When I was in Seminary, we had a student publication called “Balaam’s Ass.”  It was a forum for people to write and speak about their lives and the way they were thinking theologically.  And it was also a challenge for us to speak, with the clarity of the donkey who saved Balaam’s life, by pointing out the obvious.  When something out of the ordinary happens, maybe we need to not beat the donkey, but pay attention to why things are different.

Look at the situation in the Gulf of Mexico.  We can learn a lot from the animals there.  In the Mississippi delta there is a huge area where there is no animal life.  No fish, no algae, no nothing.  This is before the big oil spill.  This is what they call the Mississippi Dead Zone.  This is the result of the upstream runoff of pesticides and other pollutants compounded to kill the animal life downstream.  This is why we plant rain gardens and do our best to preserve wetlands and plant prairie grasses in the Mississippi watershed.  The dying wildlife are just like Balaam’s Ass.  They are telling us the truth.

We will see how the lifecyle of the other gulf animals and fish fare as a result of the oil spill.  These animals might well speak to us and tell us to wake up.  Remember, Balaam’s self interest and the lure of wealth stopped him from seeing God’s messengers.  Might we be similarly blinded?

The same could be said for wildlife going extinct in the Brazilian rain forest and the flooding that comes from not having the foliage to hold the water in—all because we seek the short-term profit from the lumber and grassland we have planted to provide beef for McDonald’s.

What is the point of all of this?

The point is that God is telling us in the scripture, as God tells us throughout the Bible, wake up.

Wake up and remember that the lure of wealth is a death spiral.

Wake up and remember that we have a responsibility to care for our community.

Wake up and remember that we have a responsibility to care for outsiders.

Wake up and remember that our salvation is directly tied to the salvation of even our worst enemies.

Wake up and see that the world is a wonderful and powerful place.

Wake up and enjoy the love of those around you.

Wake up and believe that we are not alone—there are others who share your passion and your power.

Wake up and remember that God is slow to anger and abounding in steadfast love.
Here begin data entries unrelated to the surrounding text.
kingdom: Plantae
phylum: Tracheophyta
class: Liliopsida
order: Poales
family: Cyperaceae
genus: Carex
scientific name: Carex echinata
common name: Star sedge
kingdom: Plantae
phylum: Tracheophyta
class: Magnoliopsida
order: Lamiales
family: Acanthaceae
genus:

Wake up and remember that you are made in the divine image.

Wake up and remember that your worst enemy is also made in God’s image.

Wake up and remember that if God can talk to a dumb ass, then God can talk to even me.  God can even talk through us.

But wake up, remember, give thanks and know that God is not done with us.  Know that God has a great sense of humor and that God wants us to live and thrive.

So wake up.  Listen to the seemingly mute donkeys of life.  
Wake up and know the truth, be influenced by the truth, be changed by the truth. And thank God for all of the animals who point us in the right direction and even save us.